Malgré ce constat, Mayer n’échangerait pour rien au monde sa discipline. Là où certains sont à la recherche de l’amour d’une foule toujours plus grande d’admirateurs, lui préfère la qualité d’un public de connaisseurs. Il faut être en effet presque aussi fou qu’un décathlonien pour suivre pendant quarante-huit heures cette épreuve si atypique.

« Il y a une vraie proximité avec notre public qui pour moi est le meilleur. A la fin, ils sont pratiquement aussi fatigués que nous tellement ils s’engagent, raconte le décathlonien, A Götzis [sorte de Mecque du décathlon en Autriche], l’ambiance est extraordinaire. Le stade est champêtre, les spectateurs plantent leur tente et leur parasol sur la colline d’herbes. Il y a un resto de saucisses et de bières. Ils connaissent les records de chaque athlète. Ils deviennent fous quand une concurrente passe 1,62 m à la hauteur car ils savent que sa meilleure performance était 1,59 m… C’est beau. On passe des moments privilégiés. »

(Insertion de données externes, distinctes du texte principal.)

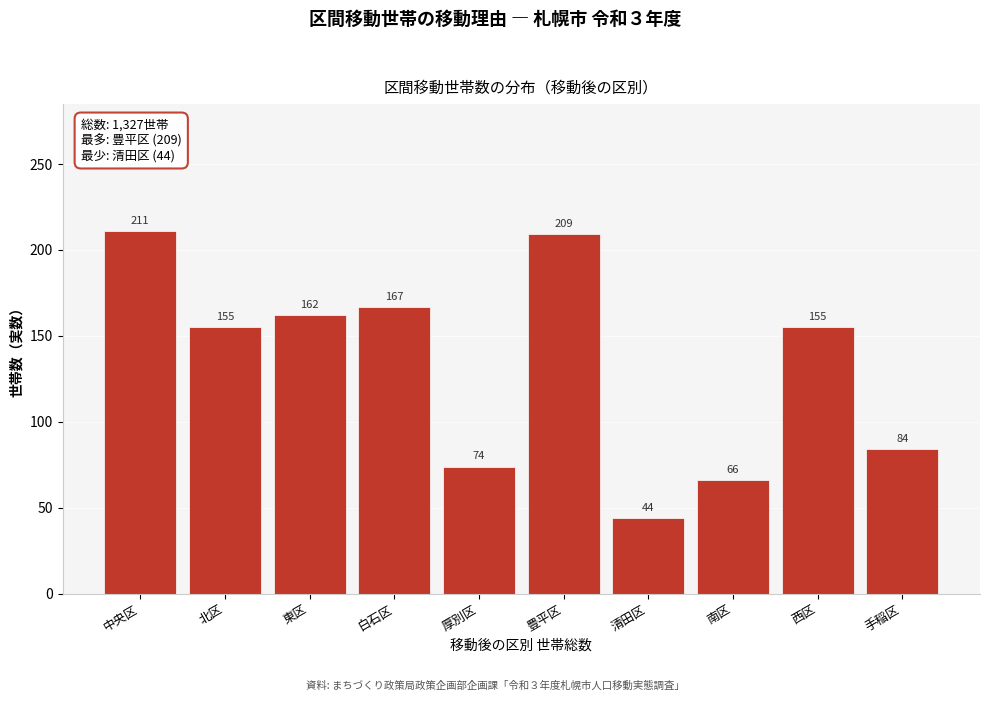

Reading left to right, what are all the values shown in this chart?

211	155	162	167	74	209	44	66	155	84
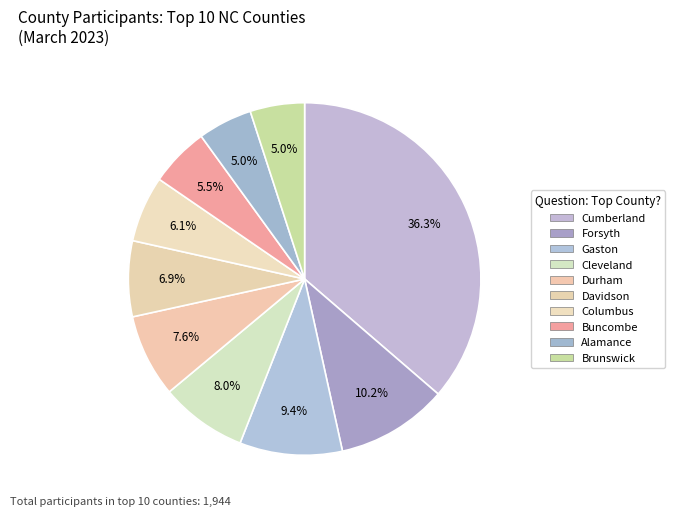

To the nearest percent, what is the difference between the largest and smallest slice percentages?

31%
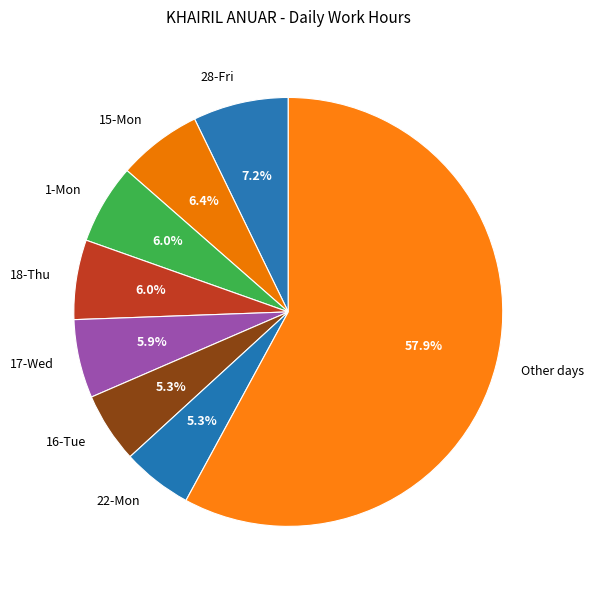

Which category has the biggest portion of the pie?

Other days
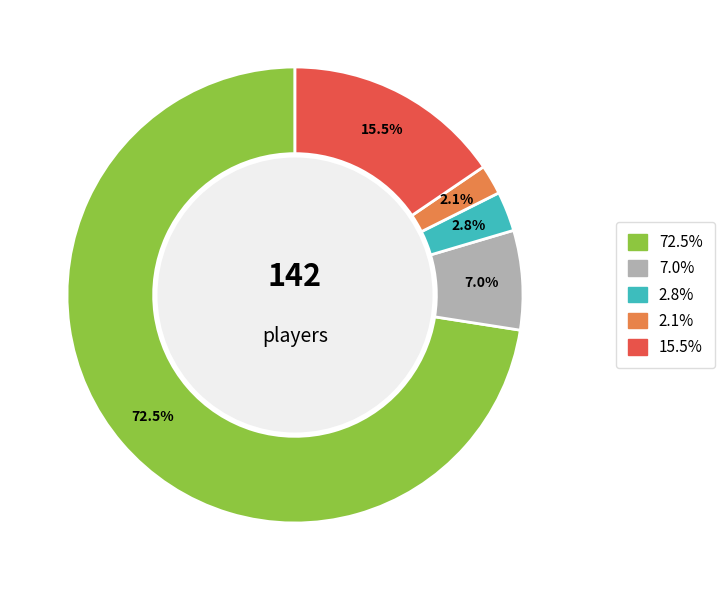

Does any single category account for the majority?

Yes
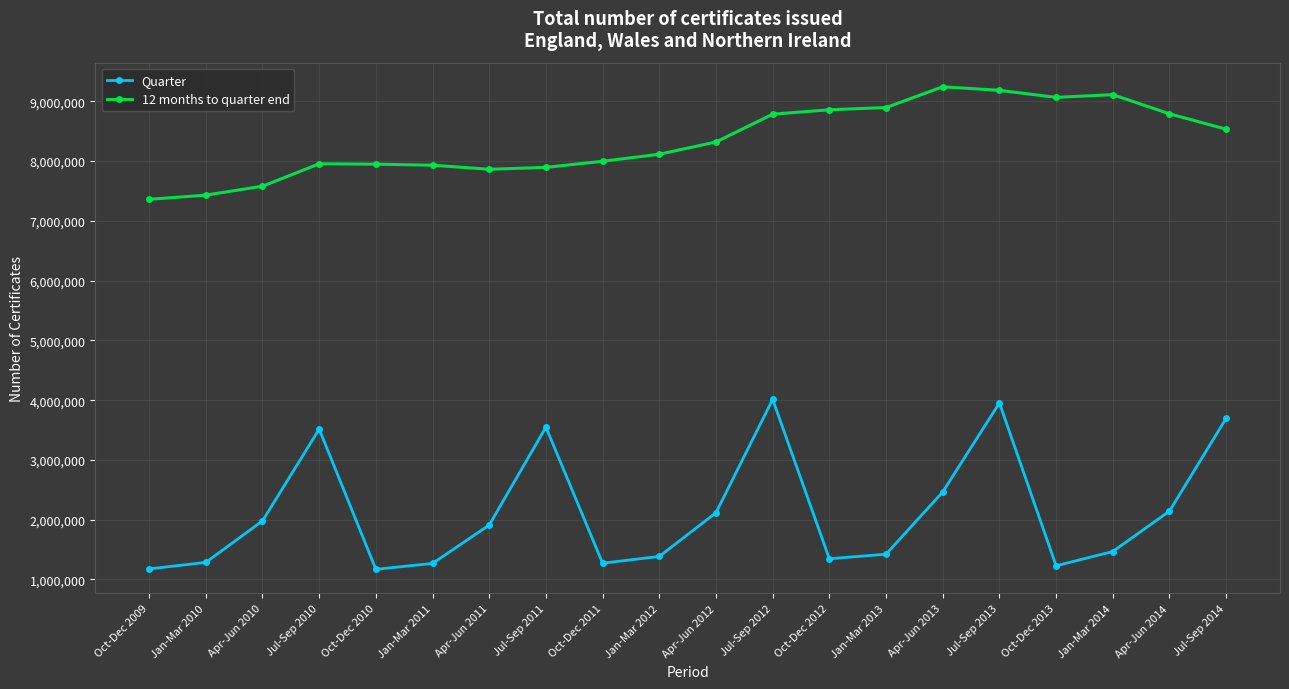

True or false: 12 months to quarter end and Quarter intersect in this chart.

False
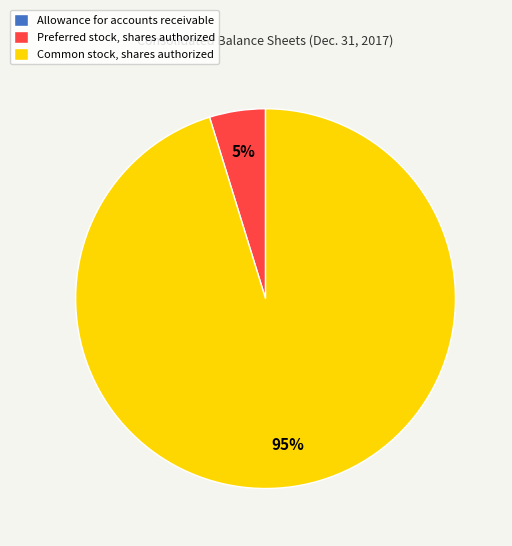

Between Preferred stock, shares authorized and Common stock, shares authorized, which is larger?

Common stock, shares authorized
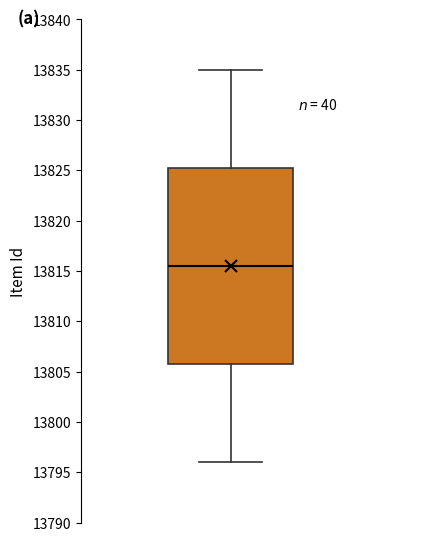

Transcribe this box plot: give where the median line is, the range the box spans, and where the two whiskers end, as read against the y-axis. The values are not printed on the chart, so give them approximately, as read against the axis.

median 13815.5, box 13806.0 to 13825.5, whiskers 13796.0 to 13835.0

Dans le stade olympique de Berlin, le Français retrouvera un public passionné, qui admire aussi bien les sprinteurs que les lanceurs ou les spécialistes des épreuves combinés : « J’étais devant ma télé en 2009 lors des Mondiaux de Berlin. Je me souviens de l’ovation incroyable lors du 1 500 m, la dernière épreuve du décathlon. » Mercredi soir, au terme du décathlon, les spectateurs allemands risquent cette fois-ci de célébrer le sacre de Kévin Mayer, le meilleur décathlonien au monde.